- Directive: Locate the line that contains "寒さには弱いという特質を持っていますから、霜が当たらな" in the entries below, then repeat it and every following line through the line that contains "기준 인천시장선거 개표율 92.54%를 기록한 가운데 박", exactly, and no others.

[[ Excerpted data, beginning ]]

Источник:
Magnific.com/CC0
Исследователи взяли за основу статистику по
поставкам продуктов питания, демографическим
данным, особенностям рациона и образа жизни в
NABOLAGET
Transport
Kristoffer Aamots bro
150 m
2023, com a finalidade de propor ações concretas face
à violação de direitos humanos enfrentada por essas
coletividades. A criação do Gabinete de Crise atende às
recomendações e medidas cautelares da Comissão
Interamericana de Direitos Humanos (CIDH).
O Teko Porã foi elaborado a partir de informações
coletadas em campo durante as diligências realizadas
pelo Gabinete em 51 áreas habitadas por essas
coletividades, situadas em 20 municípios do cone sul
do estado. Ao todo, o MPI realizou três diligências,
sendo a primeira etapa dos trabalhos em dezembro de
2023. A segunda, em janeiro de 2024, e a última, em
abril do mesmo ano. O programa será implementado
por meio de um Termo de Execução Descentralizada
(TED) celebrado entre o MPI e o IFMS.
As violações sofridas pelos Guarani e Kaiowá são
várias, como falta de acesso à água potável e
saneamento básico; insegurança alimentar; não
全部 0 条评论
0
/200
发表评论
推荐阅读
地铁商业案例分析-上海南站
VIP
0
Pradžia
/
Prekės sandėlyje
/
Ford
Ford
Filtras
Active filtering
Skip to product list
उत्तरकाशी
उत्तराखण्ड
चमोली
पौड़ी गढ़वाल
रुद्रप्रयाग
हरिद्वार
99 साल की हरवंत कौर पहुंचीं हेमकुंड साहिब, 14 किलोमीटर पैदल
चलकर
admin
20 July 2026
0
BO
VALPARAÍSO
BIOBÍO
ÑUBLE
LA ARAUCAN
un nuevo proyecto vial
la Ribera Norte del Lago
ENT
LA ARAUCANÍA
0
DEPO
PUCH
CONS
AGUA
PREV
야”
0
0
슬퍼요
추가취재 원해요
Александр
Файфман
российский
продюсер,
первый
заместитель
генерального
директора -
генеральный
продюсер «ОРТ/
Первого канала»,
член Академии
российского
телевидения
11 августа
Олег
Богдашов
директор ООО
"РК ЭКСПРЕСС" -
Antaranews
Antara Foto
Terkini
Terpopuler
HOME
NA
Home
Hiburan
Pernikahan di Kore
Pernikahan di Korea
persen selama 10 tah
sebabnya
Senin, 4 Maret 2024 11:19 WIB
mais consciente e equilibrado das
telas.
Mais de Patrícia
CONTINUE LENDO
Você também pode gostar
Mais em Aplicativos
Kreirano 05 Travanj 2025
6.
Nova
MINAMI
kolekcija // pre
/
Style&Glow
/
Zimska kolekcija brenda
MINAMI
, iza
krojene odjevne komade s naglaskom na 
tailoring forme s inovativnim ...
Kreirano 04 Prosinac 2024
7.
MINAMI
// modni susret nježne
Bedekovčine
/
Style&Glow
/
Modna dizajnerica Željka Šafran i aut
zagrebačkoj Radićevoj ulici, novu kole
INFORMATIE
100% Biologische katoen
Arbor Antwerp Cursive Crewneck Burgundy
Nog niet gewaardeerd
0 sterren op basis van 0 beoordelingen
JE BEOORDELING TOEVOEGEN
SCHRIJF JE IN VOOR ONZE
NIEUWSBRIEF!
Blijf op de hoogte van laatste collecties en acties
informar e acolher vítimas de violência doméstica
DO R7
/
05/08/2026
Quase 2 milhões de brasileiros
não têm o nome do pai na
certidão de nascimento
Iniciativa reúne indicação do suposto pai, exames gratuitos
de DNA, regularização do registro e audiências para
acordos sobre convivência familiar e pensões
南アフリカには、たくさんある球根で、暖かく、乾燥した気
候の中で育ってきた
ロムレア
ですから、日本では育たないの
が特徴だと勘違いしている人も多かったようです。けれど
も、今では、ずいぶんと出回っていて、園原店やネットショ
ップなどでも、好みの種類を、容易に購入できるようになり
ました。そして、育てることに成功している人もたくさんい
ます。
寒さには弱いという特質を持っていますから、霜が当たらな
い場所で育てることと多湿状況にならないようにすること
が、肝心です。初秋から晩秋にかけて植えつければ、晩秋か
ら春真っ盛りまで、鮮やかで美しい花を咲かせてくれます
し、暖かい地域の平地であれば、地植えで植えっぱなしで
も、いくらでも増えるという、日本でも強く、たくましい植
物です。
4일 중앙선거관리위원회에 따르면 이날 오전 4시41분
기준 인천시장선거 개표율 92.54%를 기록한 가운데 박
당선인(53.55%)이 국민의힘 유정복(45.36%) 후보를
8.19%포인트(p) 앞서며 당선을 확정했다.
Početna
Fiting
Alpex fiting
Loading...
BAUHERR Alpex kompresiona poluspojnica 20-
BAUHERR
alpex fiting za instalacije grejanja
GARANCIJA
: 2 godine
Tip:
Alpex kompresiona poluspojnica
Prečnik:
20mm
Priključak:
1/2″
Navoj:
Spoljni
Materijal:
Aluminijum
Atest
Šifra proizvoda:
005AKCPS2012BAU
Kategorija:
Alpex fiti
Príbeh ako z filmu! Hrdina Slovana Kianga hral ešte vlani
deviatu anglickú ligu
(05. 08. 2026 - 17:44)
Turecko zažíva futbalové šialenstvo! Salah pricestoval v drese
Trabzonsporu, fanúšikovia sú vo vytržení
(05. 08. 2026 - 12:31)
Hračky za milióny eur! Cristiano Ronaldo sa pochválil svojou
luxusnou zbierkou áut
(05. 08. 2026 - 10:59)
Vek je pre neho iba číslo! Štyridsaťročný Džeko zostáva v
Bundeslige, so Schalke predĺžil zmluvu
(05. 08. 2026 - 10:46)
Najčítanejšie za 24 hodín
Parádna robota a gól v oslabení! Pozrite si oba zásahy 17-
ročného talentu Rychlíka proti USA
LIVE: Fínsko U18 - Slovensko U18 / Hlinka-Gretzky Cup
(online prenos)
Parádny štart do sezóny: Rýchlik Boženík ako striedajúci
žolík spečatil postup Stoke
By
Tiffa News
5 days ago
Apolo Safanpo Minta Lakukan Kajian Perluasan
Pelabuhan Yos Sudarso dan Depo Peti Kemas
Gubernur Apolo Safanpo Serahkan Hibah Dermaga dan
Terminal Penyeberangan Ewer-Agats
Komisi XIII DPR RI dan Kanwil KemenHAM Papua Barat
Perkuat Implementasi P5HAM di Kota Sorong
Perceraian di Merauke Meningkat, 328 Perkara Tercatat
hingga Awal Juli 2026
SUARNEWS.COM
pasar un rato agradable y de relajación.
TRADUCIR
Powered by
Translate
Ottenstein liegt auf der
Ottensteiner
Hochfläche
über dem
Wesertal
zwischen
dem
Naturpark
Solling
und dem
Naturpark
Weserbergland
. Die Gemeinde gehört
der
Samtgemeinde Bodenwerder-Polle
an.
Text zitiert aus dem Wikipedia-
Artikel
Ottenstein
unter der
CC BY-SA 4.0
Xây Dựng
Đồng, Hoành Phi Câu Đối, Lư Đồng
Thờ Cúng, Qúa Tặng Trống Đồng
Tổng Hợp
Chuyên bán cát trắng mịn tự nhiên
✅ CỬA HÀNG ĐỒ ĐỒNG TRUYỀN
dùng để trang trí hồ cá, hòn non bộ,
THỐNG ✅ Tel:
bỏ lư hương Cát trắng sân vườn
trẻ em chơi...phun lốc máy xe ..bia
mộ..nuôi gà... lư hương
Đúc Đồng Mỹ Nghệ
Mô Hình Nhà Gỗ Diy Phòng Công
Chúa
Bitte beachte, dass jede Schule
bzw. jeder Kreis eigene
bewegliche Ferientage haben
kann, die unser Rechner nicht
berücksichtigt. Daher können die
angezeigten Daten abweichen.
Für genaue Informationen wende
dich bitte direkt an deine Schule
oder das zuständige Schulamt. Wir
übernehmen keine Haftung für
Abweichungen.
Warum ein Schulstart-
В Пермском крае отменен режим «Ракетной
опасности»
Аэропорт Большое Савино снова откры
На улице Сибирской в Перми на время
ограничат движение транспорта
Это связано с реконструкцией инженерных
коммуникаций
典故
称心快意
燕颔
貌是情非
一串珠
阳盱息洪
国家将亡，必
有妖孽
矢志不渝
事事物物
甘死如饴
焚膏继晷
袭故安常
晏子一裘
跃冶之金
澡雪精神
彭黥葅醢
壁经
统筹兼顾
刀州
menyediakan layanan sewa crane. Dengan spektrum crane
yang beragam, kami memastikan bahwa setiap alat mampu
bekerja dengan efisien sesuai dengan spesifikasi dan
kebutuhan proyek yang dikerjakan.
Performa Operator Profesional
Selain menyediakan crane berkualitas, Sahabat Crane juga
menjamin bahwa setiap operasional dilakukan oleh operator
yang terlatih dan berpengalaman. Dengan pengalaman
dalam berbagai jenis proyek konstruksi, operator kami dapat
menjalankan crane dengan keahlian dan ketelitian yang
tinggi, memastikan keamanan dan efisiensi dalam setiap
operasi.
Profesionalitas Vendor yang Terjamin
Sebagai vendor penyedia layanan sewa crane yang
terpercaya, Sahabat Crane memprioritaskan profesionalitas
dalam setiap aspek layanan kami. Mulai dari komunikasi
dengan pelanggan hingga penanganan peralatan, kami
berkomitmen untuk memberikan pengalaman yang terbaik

[[ Excerpted data, end ]]

- Result for this task:
寒さには弱いという特質を持っていますから、霜が当たらな
い場所で育てることと多湿状況にならないようにすること
が、肝心です。初秋から晩秋にかけて植えつければ、晩秋か
ら春真っ盛りまで、鮮やかで美しい花を咲かせてくれます
し、暖かい地域の平地であれば、地植えで植えっぱなしで
も、いくらでも増えるという、日本でも強く、たくましい植
物です。
4일 중앙선거관리위원회에 따르면 이날 오전 4시41분
기준 인천시장선거 개표율 92.54%를 기록한 가운데 박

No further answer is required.